SeokjuLee commented 6 years ago

@weitaoatvison Here are some helpful libraries and functions, which are fast. Please refer them. Lane-seed-sampling: https://github.com/MonsieurV/py-findpeaks IPM: https://docs.opencv.org/2.4/modules/core/doc/operations_on_arrays.html#perspectivetransform

weitaoatvison commented 6 years ago

@SeokjuLee Thanks very much! In our implementation, we use an IPM we implement by our-self. And I am wonder that how to use https://github.com/MonsieurV/py-findpeaks to do lane-seed-sampling? I find this code is used to do peak detection.

SeokjuLee commented 6 years ago

@weitaoatvison It's for the lane clustering (visualization). This enables to subsample peak points from the probability map. Please refer our paper (related section 4.4)

weitaoatvison commented 6 years ago

@SeokjuLee Thanks! I will check the paper again!

ArtyomKa commented 6 years ago

Hi. Where can I find explanation about the structure of the multi-classification task output. I understand that 80x60 part is the input image size divided by 8, but what is the 64 part?

SeokjuLee commented 6 years ago

@ArtyomKa That part assigns the number of types. The number of channel 64 for the multi-label task includes auxiliary classes.

ArtyomKa commented 6 years ago

@SeokjuLee Thanks.. In the paper (Table 2) there are only about 20 classes listed. There are additional 44 aux. classes? The first 20 are the ones that are in the table, or am i missing something..

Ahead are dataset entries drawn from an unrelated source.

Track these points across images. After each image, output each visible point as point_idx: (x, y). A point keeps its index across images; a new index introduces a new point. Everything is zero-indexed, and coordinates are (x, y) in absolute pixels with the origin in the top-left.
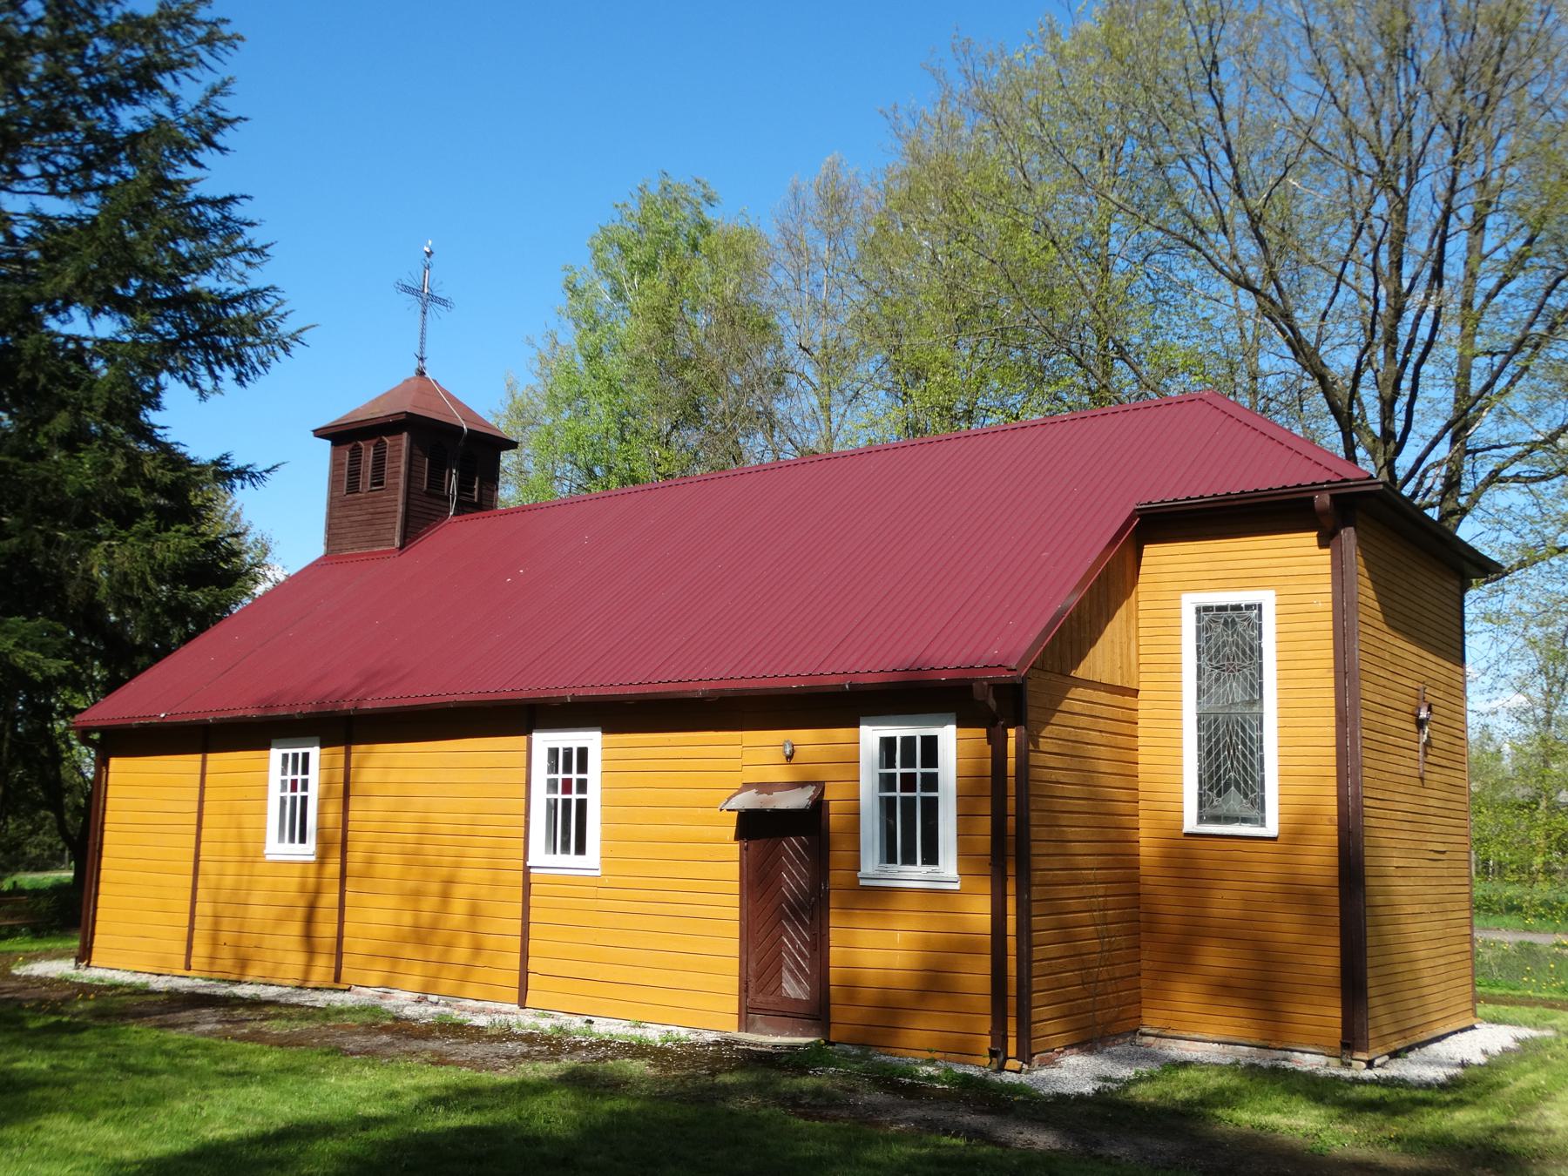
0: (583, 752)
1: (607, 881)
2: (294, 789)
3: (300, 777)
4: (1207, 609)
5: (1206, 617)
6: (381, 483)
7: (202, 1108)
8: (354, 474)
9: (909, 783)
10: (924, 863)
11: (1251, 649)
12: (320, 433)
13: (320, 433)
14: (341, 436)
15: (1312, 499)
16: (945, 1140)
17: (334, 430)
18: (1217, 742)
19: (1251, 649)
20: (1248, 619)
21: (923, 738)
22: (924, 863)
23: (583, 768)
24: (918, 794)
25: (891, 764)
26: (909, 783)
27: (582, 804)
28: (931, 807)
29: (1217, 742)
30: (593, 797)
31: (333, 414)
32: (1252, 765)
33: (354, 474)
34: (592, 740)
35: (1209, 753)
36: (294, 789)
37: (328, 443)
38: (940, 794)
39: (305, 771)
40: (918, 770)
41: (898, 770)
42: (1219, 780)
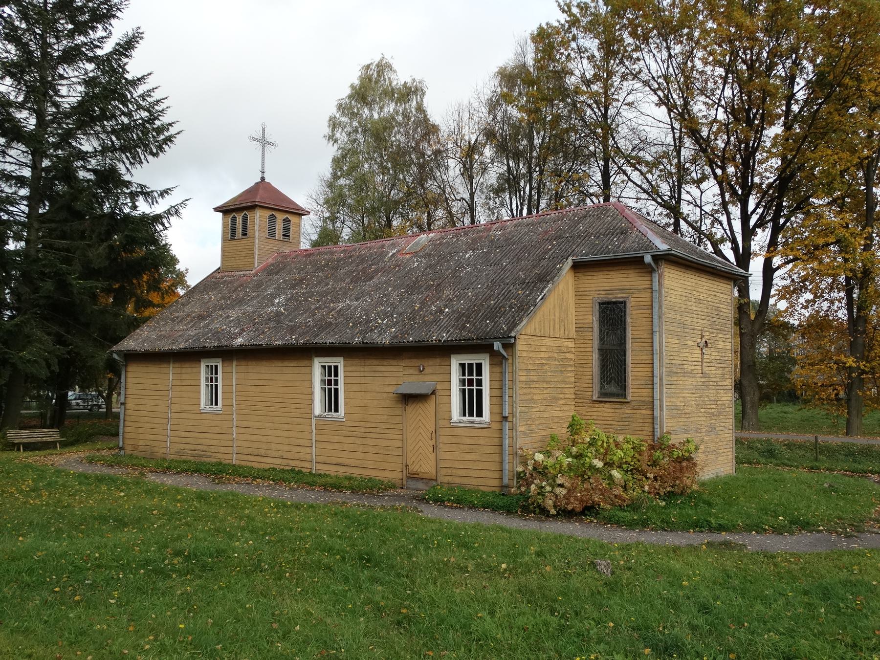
0: (336, 368)
1: (348, 424)
2: (212, 381)
3: (214, 376)
4: (603, 303)
5: (603, 306)
6: (246, 234)
7: (58, 539)
8: (234, 230)
9: (470, 382)
10: (477, 416)
11: (621, 321)
12: (217, 209)
13: (217, 209)
14: (225, 210)
15: (643, 257)
16: (754, 542)
17: (224, 209)
18: (607, 362)
19: (621, 321)
20: (620, 308)
21: (476, 364)
22: (477, 416)
23: (336, 375)
24: (475, 388)
25: (464, 375)
26: (470, 382)
27: (336, 390)
28: (480, 393)
29: (607, 362)
30: (341, 387)
31: (219, 203)
32: (621, 372)
33: (234, 230)
34: (339, 362)
35: (604, 366)
36: (212, 381)
37: (221, 214)
38: (483, 388)
39: (216, 374)
40: (474, 377)
41: (466, 377)
42: (607, 378)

SeokjuLee commented 6 years ago

@ArtyomKa Yes, there is no problem if it is set to be larger than the number of classes to be detected. In my work there are 17 classes, and empty gradient from the rest 47 (=64-17) channels. The remaining 47 classes are regarded as meaningless classes

ArtyomKa commented 6 years ago

@SeokjuLee OK, makes sense! Thank You!

chengm15 commented 6 years ago

@SeokjuLee I have a question about the detection of lane. Different from the road marking, the lane is thin and long. According to Figure 3 in your paper, the size of grid box is 120x160x4 and there are 120x160 bound boxes. I want to know whether the bounding box of label cover the entire lane or just cover a part of entire lane.

SeokjuLee commented 6 years ago

@chengm15 The bounding box of label covers just a part of a lane. By generating grids to train them, we did not have to consider the various scales.

HuifangZJU commented 6 years ago

@SeokjuLee Hi, what are the indexes of the 17 meaningful channels in the 64 channel output of multi-label task? Are they the first 1~17 channels, one to one corresponding to your Table 2? I have output the pobabilies, most grid are belonging to the firs class, so I suppose the first channel should be some background class? or am I wrong?